Levine makes some familiar arguments about how CAN-SPAM's weaknesses outweigh its benefits. He tells a funny anecdote about how a religious organization harvested email addresses off his church's website, and then spammed him. When he complained, the organization "pompously assured me that they complied with the letter and spirit of CAN SPAM."
Levine also notes that the shocking criminal conviction of spammer Jeremy Jaynes took place under Virginia state law, not CAN-SPAM.
To me, the best evidence of CAN-SPAM's weakness is the behavior of big Internet service providers, not their rhetoric.
Back in 2003, Microsoft was one of the Internet heavyweights lobbying for the federal anti-spam law. The company continues to defend CAN-SPAM, even though folks like Levine say it's been a bust.
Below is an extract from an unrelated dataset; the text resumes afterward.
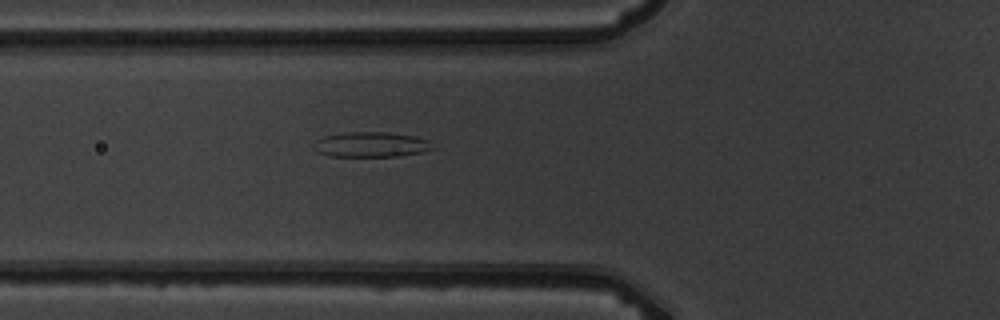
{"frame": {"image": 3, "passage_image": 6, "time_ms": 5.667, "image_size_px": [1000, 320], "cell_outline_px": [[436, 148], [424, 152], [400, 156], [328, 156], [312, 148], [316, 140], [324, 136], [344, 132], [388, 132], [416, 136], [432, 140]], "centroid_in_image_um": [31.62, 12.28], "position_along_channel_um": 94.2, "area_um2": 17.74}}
But look at Microsoft's recent legal moves against spammers. Microsoft has certainly filed its share of CAN-SPAM lawsuits (in July 2004 versus Daniel Lin and Super Viagra Group, for example). But it seems to prefer to deal with spammers under Washington State law and in King County Superior Court, not under CAN-SPAM.
Case in point: the June 2004 lawsuit against Pin Point Media (a.k.a. the Bulk Barn). Or the September 2004 lawsuit against Levon Gillespie, operator of Cheapbulletproof.com. (The pending case against Synergy 6 and Scott Richter is also in Washington Superior Court, but that was filed in December 2003, before CAN-SPAM went into effect.)
Ironically, as Levine notes, CAN SPAM wiped out a lot of more stringent state laws. Fortunately, laws like those in Virginia and Washington are still around.